A group of women stand, talking to each other.
Dr. Tammy Pawloski, left, talks with participants during a demonstration of how poverty can impact future success.

Why Poverty Matters, featuring Dr. Pawloski, Francis Marion University’s Director of the Center of Excellence for Teachers of Children of Poverty, was attended by nearly 100 early educators from across Indian River County. The workshop was funded by Indian River County Children’s Services Advisory Committee and PNC Grow up Great, with additional support provided by Natalie’s Orchid Island Juice Company.

Citing Indian River County’s 11.8% poverty rate, Dr. Pawloski focused on poverty’s significant impact on the brain. Though focusing on the traditional financial definition of poverty, she expanded the definition to mean lacking any of the resources needed to be successful including social, cognitive, physical, and emotional.
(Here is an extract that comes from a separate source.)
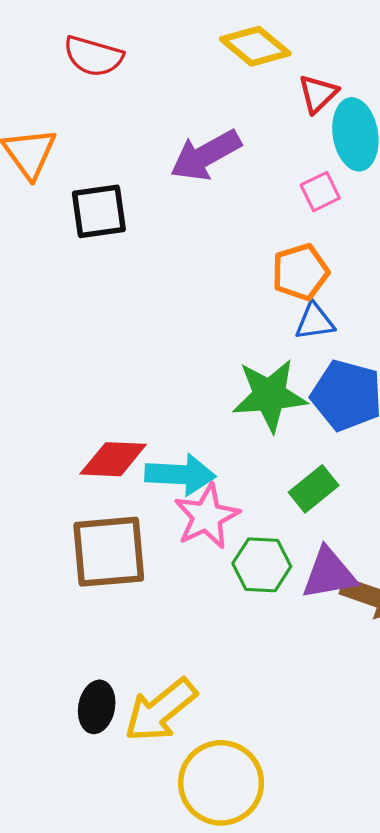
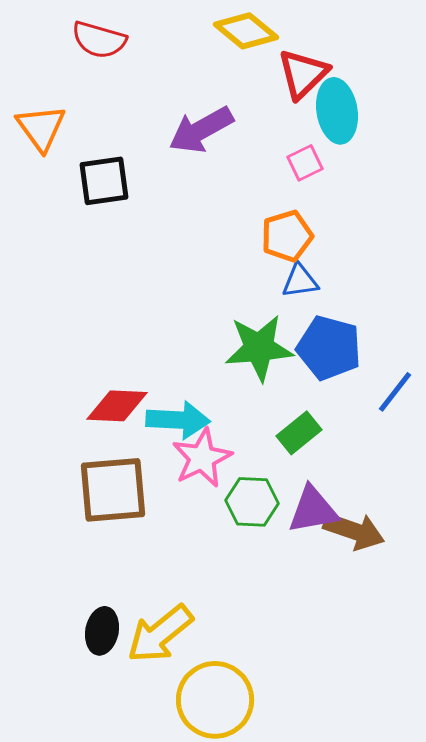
red triangle: (318, 94) -> (303, 74), size x1.4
In exploring how this lack of resources changes the developing brain, Dr. Pawloski also reaffirmed the value of high-quality early childhood education in remediating those deficits.

“We can change the brain if we know what to do,” said Dr. Pawloski. “With everything you say, and in your classrooms, you are building your students’ brains. When the lightbulb goes on, you did that. You are a brain builder.”

A woman sits at a table, speaking into a microphone.
Yehsica Folkerds, Director of Bridges Early Learning Center, shares a reflection on how she builds relationships with her students and their families.

In addition to providing those brain-building learning experiences, Dr. Pawloski emphasized the value of building relationships with students and their families. Noting that classroom disruptions were reduced by 31% when students had a strong relationship with their teacher, she further connected it to future success, referencing a study in which nine out of ten people believed their path out of poverty could be traced back to a single relationship with a key person like a teacher or a coach.

“Building strong relationships between parents and children can help improve children’s mental health and academic performance,” said Marilyn, a local four-year-old teacher in attendance. “Providing parents with resources and support to improve their parenting skills can help them create a nurturing environment for their children.”